Given data »
------

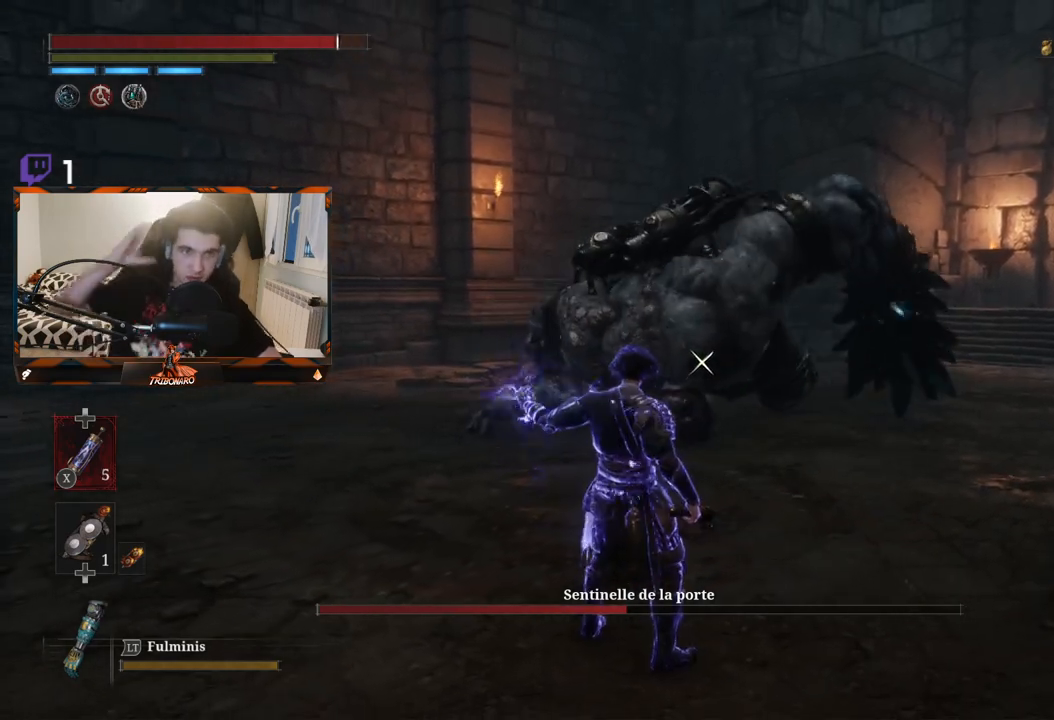
{"buttons": [], "left_stick": "left", "right_stick": "center", "events": [[483, "left_stick", "left"]]}
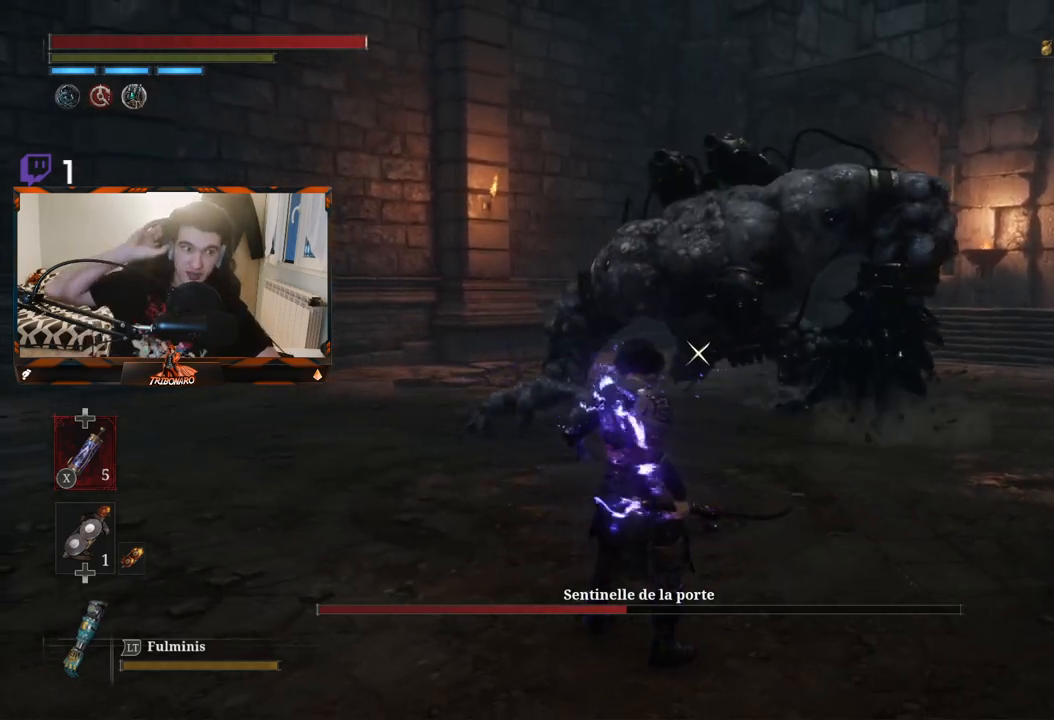
{"buttons": [], "left_stick": "up-left", "right_stick": "center", "events": [[67, "left_stick", "up-left"]]}
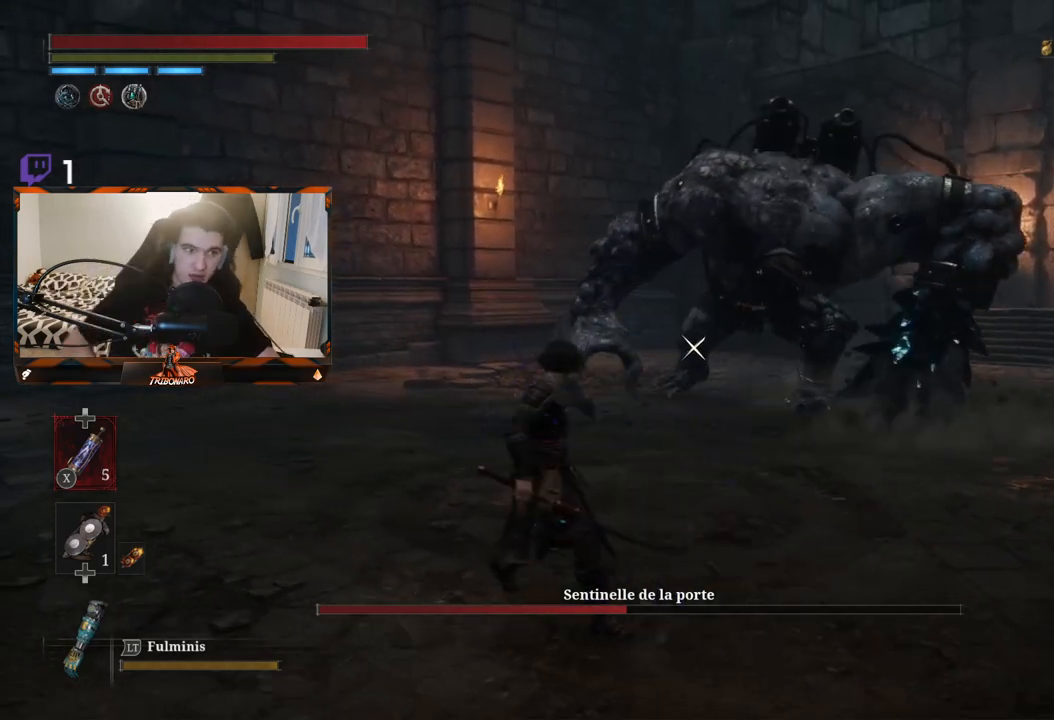
{"buttons": [], "left_stick": "up-left", "right_stick": "center", "events": []}
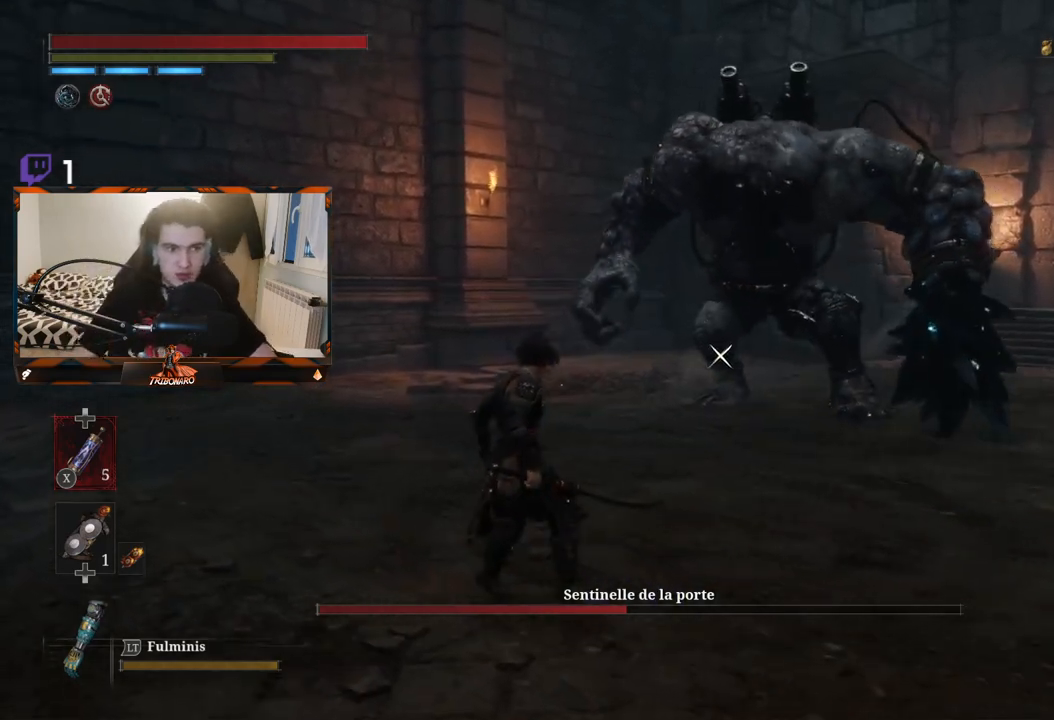
{"buttons": [], "left_stick": "up-left", "right_stick": "center", "events": []}
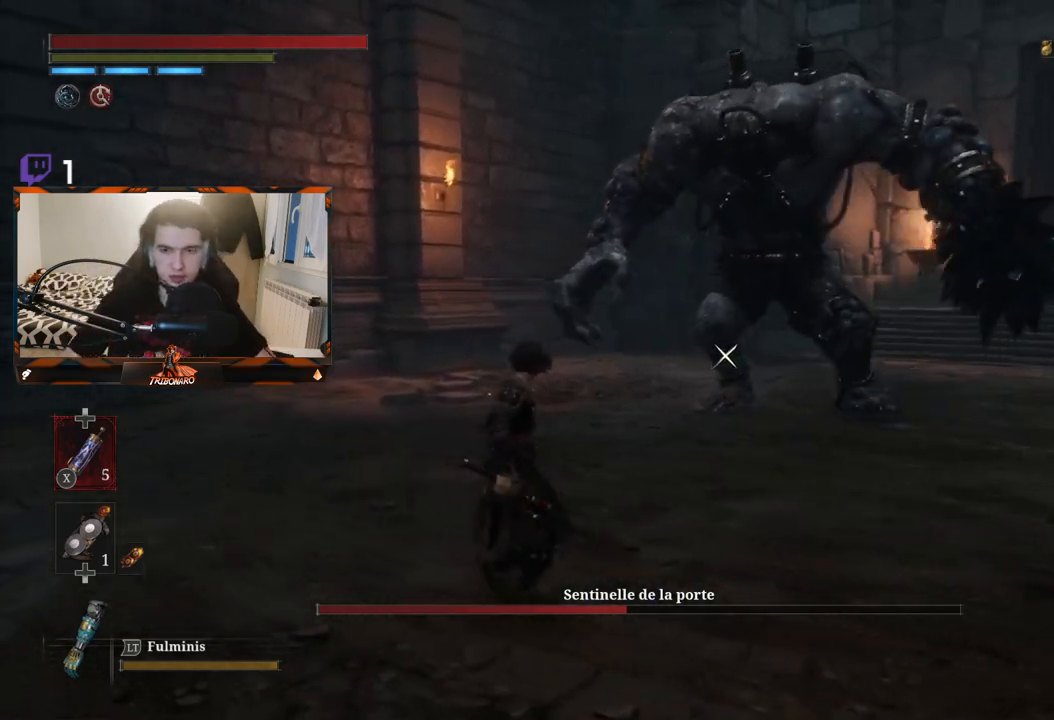
{"buttons": [], "left_stick": "center", "right_stick": "center", "events": [[383, "left_stick", "center"]]}
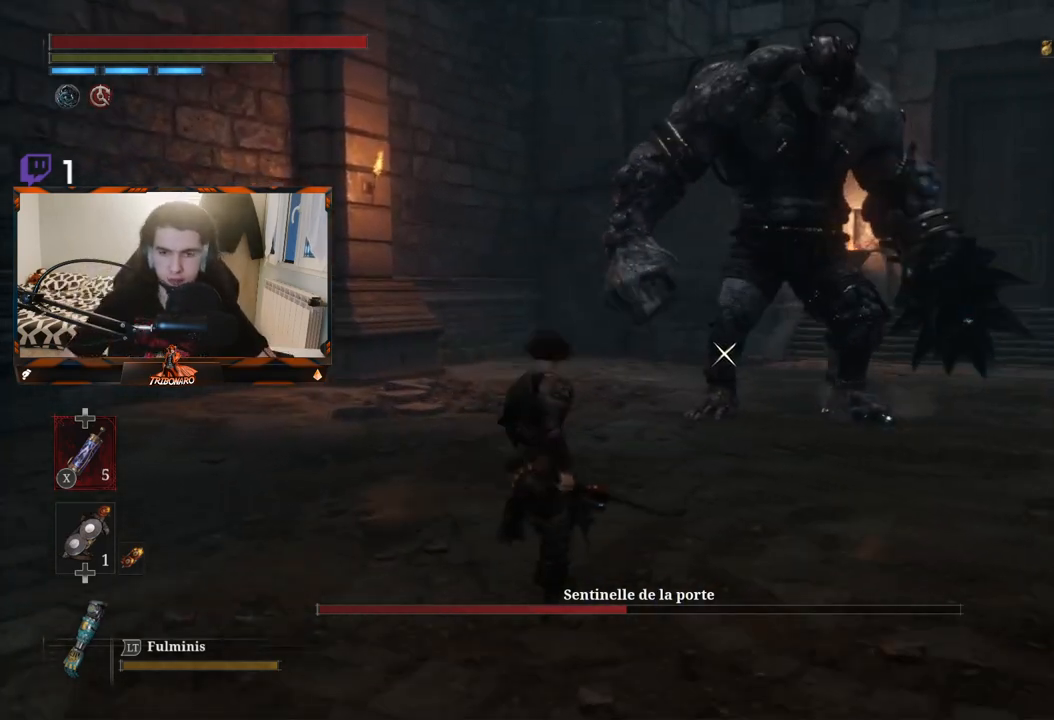
{"buttons": [], "left_stick": "up", "right_stick": "center", "events": [[50, "left_stick", "up"]]}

------

The task »
Copy out all the data above exactly, minus the images.

Solution »
{"buttons": [], "left_stick": "left", "right_stick": "center", "events": [[483, "left_stick", "left"]]}
{"buttons": [], "left_stick": "up-left", "right_stick": "center", "events": [[67, "left_stick", "up-left"]]}
{"buttons": [], "left_stick": "up-left", "right_stick": "center", "events": []}
{"buttons": [], "left_stick": "up-left", "right_stick": "center", "events": []}
{"buttons": [], "left_stick": "center", "right_stick": "center", "events": [[383, "left_stick", "center"]]}
{"buttons": [], "left_stick": "up", "right_stick": "center", "events": [[50, "left_stick", "up"]]}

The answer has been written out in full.